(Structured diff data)
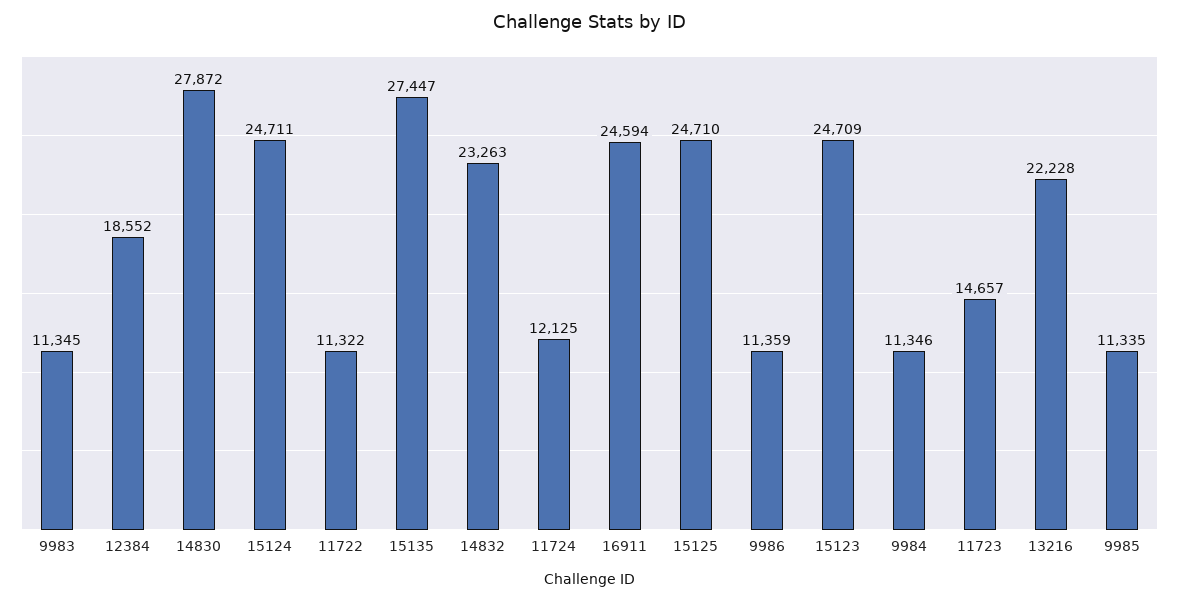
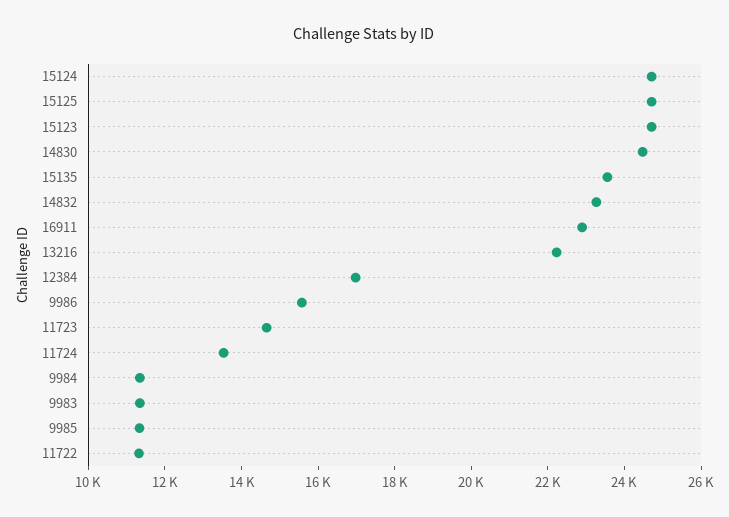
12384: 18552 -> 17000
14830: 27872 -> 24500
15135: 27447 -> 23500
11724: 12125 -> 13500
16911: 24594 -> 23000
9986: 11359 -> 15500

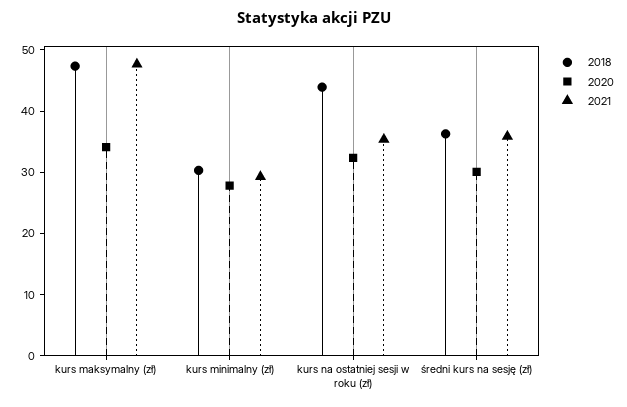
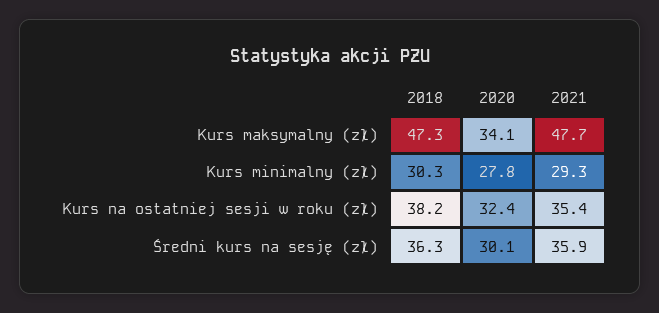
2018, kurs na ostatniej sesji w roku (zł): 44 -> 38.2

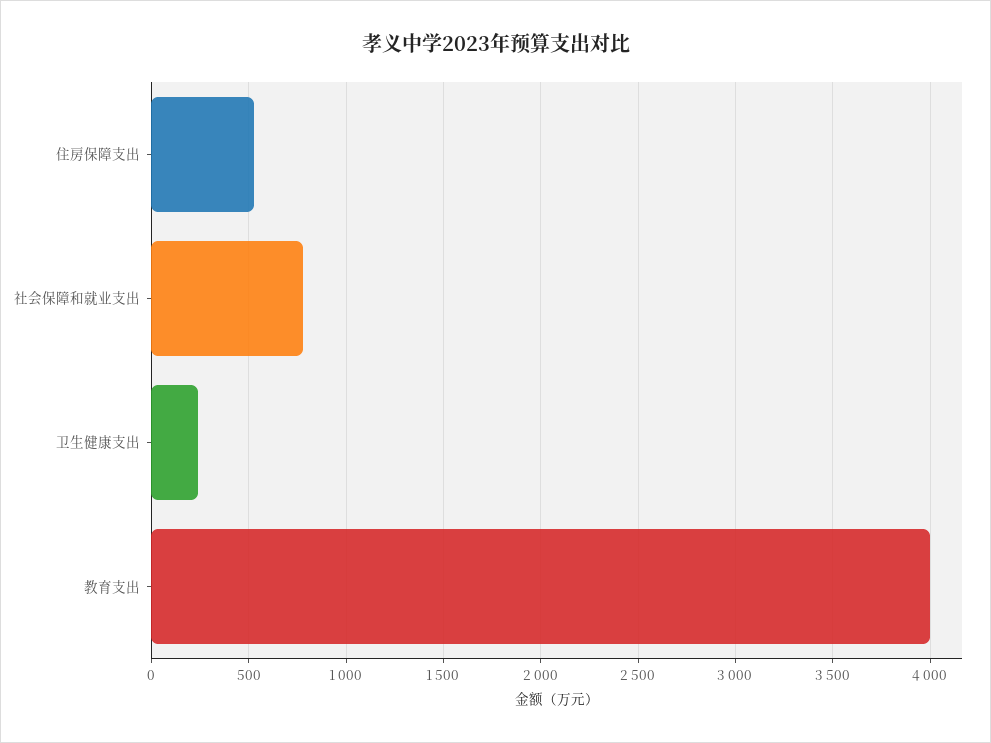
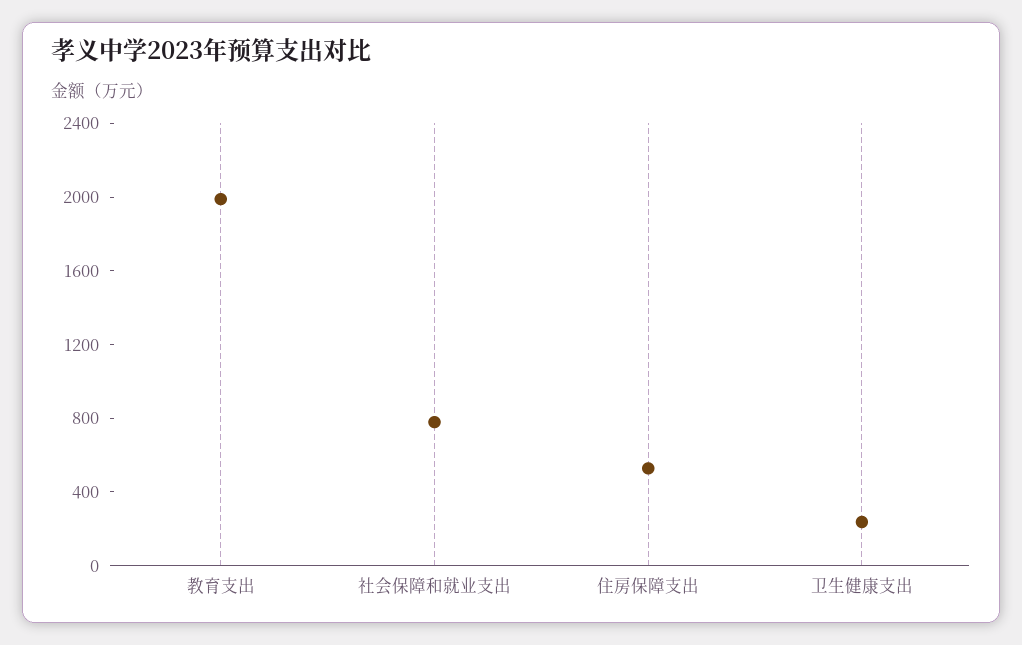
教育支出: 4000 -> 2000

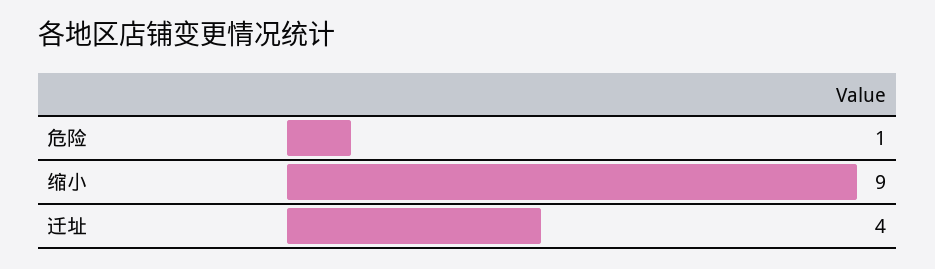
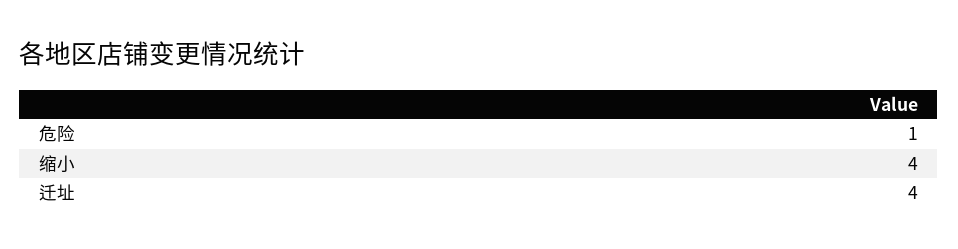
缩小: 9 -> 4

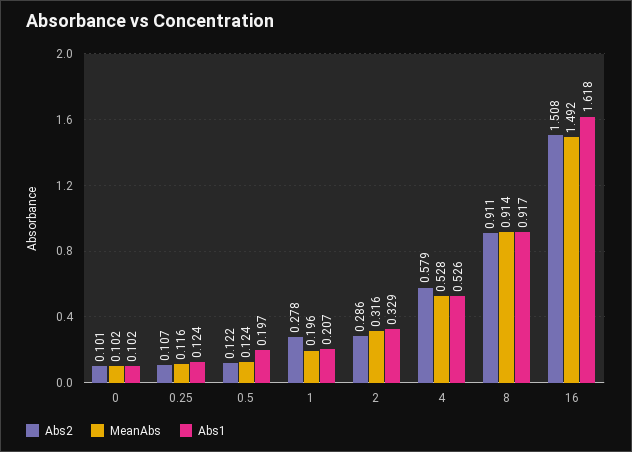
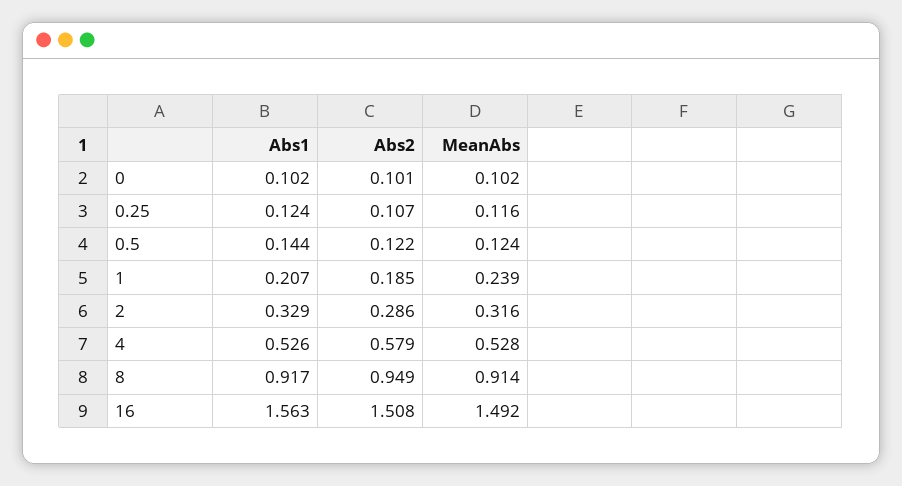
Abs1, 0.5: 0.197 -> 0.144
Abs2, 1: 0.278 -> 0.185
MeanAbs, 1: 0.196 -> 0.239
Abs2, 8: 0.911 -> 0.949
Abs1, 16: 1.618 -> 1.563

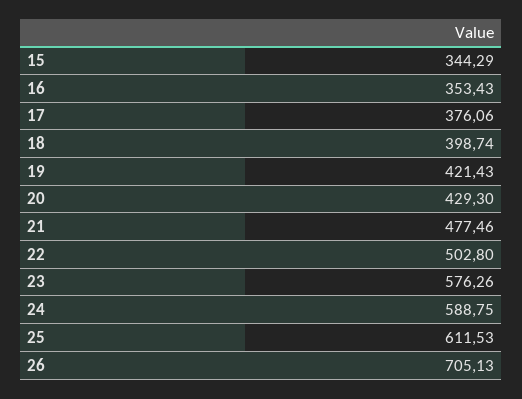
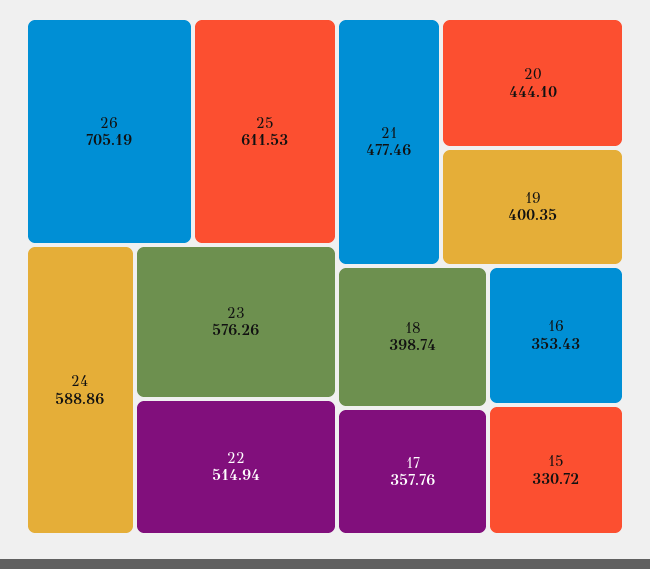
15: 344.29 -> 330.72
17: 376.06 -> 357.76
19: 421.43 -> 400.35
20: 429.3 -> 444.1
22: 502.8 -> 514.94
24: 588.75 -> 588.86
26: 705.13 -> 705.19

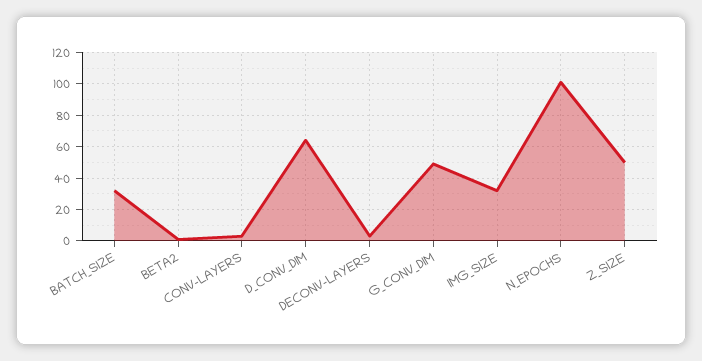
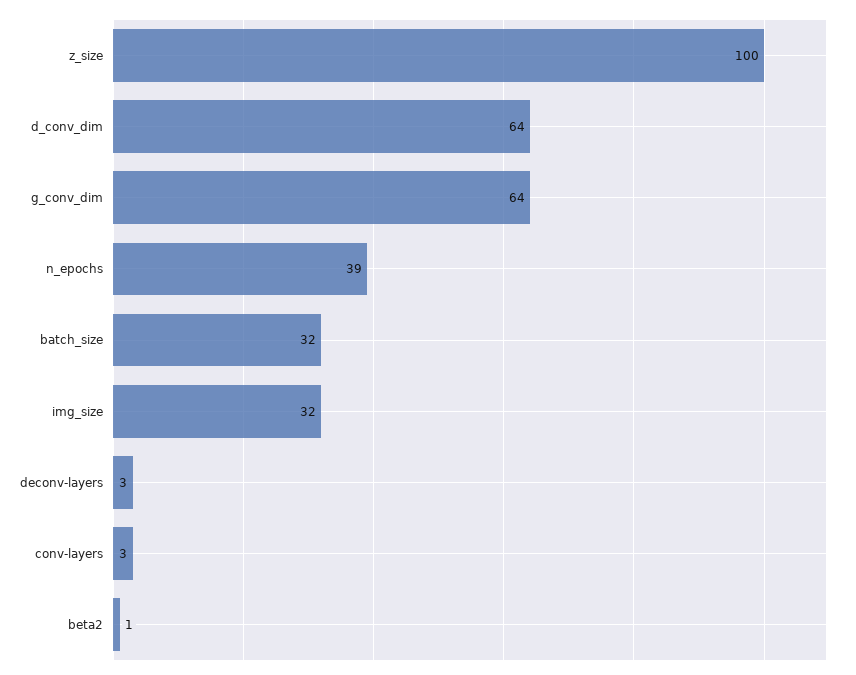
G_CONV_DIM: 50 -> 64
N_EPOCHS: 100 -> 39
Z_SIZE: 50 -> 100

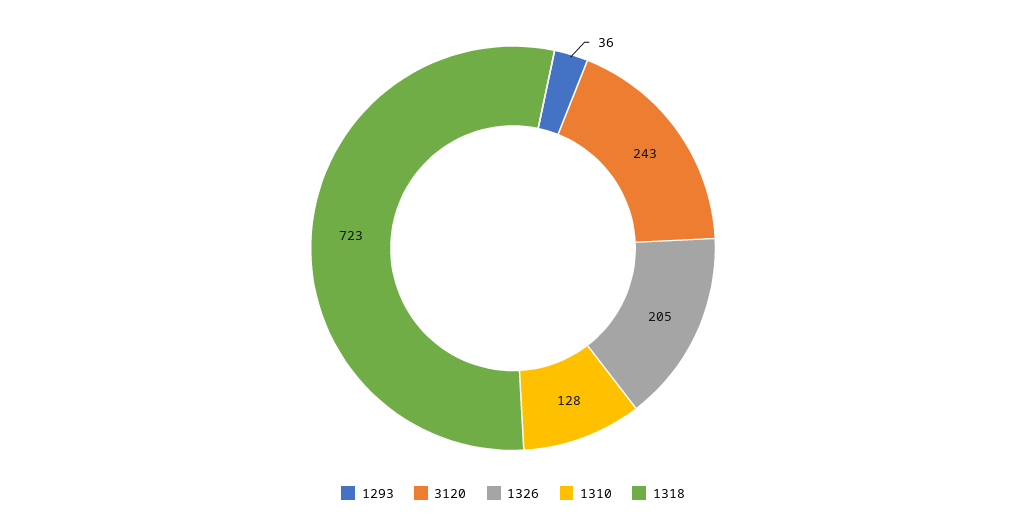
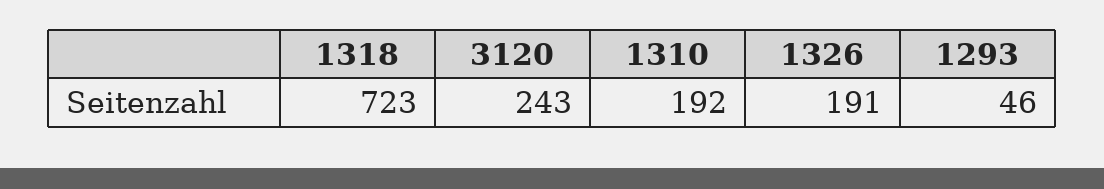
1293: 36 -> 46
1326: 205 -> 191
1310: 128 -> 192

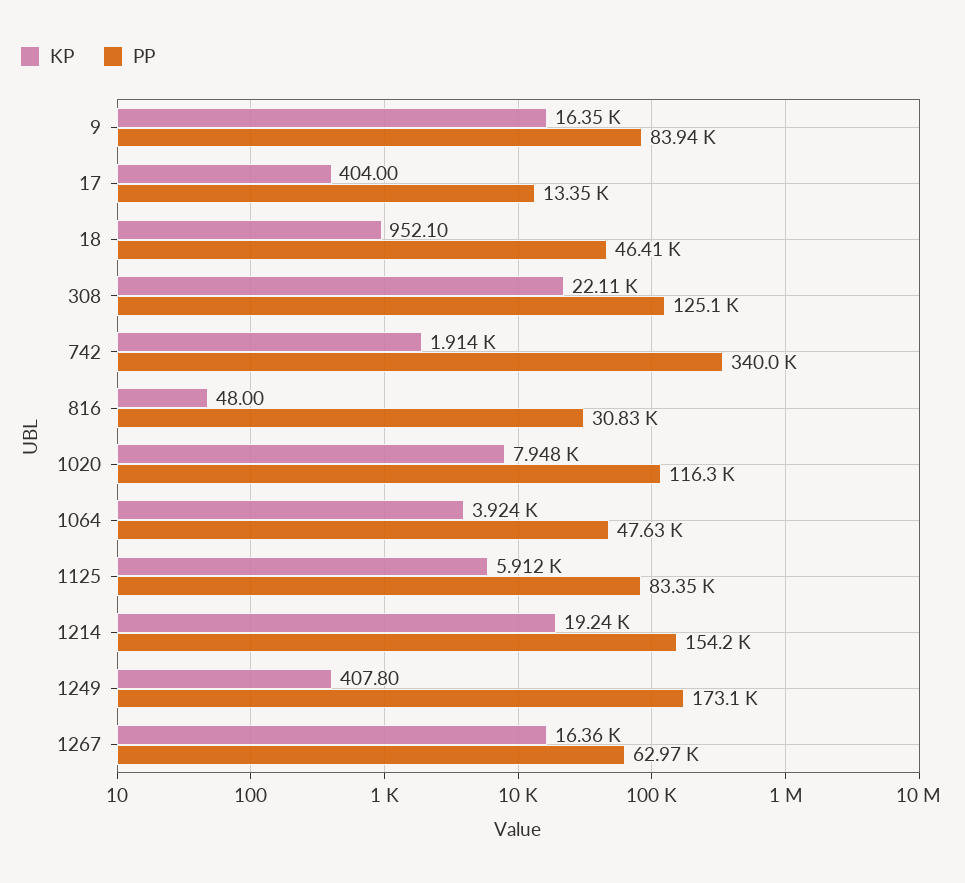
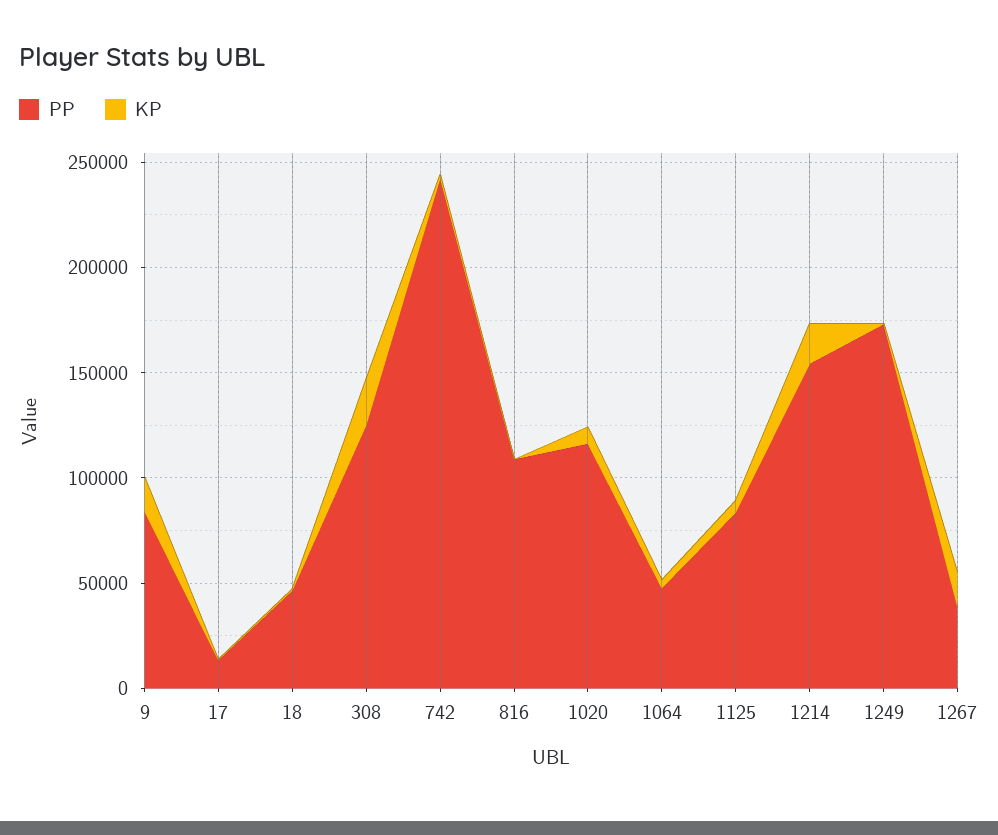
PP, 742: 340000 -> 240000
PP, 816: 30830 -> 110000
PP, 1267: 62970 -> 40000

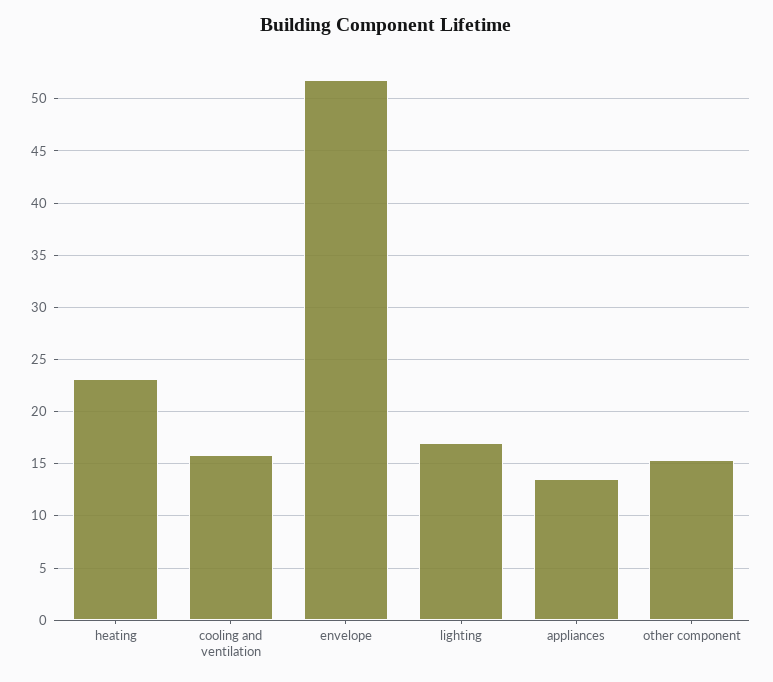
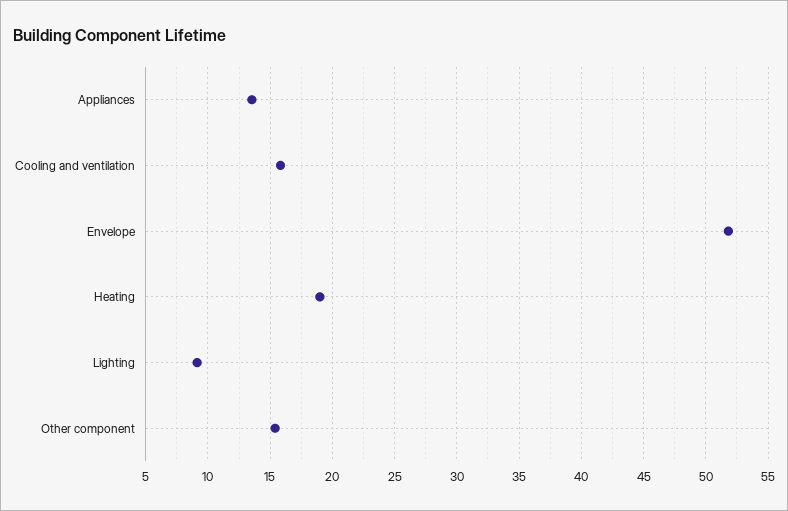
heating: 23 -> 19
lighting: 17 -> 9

| PROBLEM REQUIREMENTS |
Exclude images and repeat all entries exactly.

| SOLUTION FOR THIS TASK |
12384: 18552 -> 17000
14830: 27872 -> 24500
15135: 27447 -> 23500
11724: 12125 -> 13500
16911: 24594 -> 23000
9986: 11359 -> 15500

2018, kurs na ostatniej sesji w roku (zł): 44 -> 38.2

教育支出: 4000 -> 2000

缩小: 9 -> 4

Abs1, 0.5: 0.197 -> 0.144
Abs2, 1: 0.278 -> 0.185
MeanAbs, 1: 0.196 -> 0.239
Abs2, 8: 0.911 -> 0.949
Abs1, 16: 1.618 -> 1.563

15: 344.29 -> 330.72
17: 376.06 -> 357.76
19: 421.43 -> 400.35
20: 429.3 -> 444.1
22: 502.8 -> 514.94
24: 588.75 -> 588.86
26: 705.13 -> 705.19

G_CONV_DIM: 50 -> 64
N_EPOCHS: 100 -> 39
Z_SIZE: 50 -> 100

1293: 36 -> 46
1326: 205 -> 191
1310: 128 -> 192

PP, 742: 340000 -> 240000
PP, 816: 30830 -> 110000
PP, 1267: 62970 -> 40000

heating: 23 -> 19
lighting: 17 -> 9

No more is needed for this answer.